9 - Periodic orbits in quantum mechanics

Summary

The quantization of classically integrable systems relies explicitly on the invariant tori that foliate phase space. No distinction is made in the traditional semiclassical theory as to whether the motion on a quantized torus is periodic or only quasi-periodic. A strong perturbation may break up tori with incommensurate frequencies as well as those with periodic orbits. The only surviving smooth invariant manifolds, beyond the energy shell itself, will then be isolated periodic orbits. The semiclassical limit of stationary states must therefore bear some relation to these invariant curves. The uncertainty principle prevents us from attempting to tighten too closely the association between a given orbit and a specific state. In the last resort a state has to rely on a collection of periodic orbits or at least on a periodic orbit dressed with the local motion around it.

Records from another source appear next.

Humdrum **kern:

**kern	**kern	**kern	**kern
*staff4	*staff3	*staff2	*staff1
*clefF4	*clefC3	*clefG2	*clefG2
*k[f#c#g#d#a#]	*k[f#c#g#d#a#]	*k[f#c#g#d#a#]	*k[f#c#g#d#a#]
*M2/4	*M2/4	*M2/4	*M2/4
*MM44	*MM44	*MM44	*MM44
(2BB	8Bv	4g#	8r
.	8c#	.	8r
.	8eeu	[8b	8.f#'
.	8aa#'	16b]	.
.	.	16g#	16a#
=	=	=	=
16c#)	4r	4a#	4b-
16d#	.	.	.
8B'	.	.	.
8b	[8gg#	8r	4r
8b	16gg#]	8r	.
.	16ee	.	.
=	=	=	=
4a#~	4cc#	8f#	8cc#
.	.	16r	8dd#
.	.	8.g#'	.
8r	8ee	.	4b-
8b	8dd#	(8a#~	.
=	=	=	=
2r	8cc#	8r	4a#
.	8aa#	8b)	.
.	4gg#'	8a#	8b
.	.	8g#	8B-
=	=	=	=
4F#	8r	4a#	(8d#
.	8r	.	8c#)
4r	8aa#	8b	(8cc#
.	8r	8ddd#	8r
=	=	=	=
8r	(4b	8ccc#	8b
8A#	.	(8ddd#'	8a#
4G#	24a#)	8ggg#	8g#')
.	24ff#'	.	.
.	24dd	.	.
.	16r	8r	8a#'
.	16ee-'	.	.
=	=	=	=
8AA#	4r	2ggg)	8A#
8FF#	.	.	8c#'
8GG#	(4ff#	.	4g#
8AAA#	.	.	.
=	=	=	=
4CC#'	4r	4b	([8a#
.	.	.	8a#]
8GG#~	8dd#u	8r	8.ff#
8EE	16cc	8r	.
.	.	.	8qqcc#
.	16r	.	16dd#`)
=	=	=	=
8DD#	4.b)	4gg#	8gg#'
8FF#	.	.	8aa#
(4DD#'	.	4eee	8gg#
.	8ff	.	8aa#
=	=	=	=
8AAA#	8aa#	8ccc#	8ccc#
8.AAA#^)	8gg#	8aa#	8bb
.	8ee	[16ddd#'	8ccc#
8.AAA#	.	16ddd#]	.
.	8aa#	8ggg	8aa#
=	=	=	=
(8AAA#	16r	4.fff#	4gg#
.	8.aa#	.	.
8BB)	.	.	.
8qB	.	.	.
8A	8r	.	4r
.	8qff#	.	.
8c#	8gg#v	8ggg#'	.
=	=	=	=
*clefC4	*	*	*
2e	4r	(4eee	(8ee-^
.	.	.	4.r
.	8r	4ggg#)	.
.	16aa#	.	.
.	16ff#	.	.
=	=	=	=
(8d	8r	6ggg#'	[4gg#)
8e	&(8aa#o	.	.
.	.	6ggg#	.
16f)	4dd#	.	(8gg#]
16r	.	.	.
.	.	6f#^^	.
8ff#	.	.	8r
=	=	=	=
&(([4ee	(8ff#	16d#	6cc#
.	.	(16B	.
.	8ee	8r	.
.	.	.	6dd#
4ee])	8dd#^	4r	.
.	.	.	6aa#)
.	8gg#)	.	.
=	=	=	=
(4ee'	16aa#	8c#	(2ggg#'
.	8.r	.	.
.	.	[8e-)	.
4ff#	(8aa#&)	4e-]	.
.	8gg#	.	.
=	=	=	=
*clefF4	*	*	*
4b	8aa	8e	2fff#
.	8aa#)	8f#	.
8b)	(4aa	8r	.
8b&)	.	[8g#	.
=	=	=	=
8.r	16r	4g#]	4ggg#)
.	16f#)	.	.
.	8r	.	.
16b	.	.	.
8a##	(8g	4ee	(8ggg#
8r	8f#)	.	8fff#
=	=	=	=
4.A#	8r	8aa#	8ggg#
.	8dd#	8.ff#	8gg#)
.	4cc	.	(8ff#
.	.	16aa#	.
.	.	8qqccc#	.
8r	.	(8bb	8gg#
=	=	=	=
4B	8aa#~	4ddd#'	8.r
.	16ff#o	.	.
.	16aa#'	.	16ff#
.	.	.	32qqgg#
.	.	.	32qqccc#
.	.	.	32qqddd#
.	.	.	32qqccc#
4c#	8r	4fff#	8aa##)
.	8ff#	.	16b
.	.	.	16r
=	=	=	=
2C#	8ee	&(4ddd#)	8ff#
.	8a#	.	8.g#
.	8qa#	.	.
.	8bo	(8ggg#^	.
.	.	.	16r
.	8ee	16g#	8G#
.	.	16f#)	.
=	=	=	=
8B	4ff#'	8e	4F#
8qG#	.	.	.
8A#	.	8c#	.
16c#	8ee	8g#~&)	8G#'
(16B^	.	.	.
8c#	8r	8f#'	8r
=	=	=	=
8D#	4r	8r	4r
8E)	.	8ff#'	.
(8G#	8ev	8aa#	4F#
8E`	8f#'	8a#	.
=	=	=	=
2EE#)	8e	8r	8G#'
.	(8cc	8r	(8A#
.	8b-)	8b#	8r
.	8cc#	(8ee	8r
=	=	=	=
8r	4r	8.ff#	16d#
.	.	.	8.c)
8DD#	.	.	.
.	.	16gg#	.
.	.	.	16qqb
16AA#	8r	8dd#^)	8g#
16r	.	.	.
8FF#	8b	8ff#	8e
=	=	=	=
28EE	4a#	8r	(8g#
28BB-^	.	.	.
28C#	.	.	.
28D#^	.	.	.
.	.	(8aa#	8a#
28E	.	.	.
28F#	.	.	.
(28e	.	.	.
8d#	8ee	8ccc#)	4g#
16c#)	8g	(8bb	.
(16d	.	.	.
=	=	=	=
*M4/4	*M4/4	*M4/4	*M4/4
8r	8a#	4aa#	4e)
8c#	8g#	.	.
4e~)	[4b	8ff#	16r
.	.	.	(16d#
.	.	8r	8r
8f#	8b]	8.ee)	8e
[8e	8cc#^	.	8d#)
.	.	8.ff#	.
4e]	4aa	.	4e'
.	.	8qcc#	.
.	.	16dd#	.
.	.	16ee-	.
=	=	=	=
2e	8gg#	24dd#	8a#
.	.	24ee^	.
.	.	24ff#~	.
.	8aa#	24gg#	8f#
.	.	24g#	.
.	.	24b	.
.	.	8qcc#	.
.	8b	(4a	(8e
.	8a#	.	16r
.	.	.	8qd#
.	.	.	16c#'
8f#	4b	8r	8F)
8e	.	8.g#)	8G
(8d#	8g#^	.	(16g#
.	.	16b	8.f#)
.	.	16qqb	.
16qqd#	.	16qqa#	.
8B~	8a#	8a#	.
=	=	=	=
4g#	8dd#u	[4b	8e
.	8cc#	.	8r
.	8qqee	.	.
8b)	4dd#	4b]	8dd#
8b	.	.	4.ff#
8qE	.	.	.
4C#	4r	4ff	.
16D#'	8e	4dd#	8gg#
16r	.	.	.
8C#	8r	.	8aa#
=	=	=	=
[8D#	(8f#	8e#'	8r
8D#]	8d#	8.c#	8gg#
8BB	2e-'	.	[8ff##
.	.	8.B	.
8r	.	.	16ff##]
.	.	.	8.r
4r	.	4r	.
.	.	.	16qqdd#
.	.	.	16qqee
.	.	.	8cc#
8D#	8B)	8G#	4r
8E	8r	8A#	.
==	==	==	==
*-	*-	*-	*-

The basic instrument for evoking the contribution of periodic orbits is the semiclassical propagator for points that return to their initial positions. The classical orbits determining this propagator are dominated by the periodic orbits, in a way that is explained in section 9.1. On the other hand, the propagator can be represented as a sum over the intensities of the stationary wave functions. A local analysis establishes that individual wave intensities may exhibit strong ‘scars’ along some periodic orbits. Taking the trace of the propagator, we obtain a formula for the density of states as a sum over all the periodic orbits.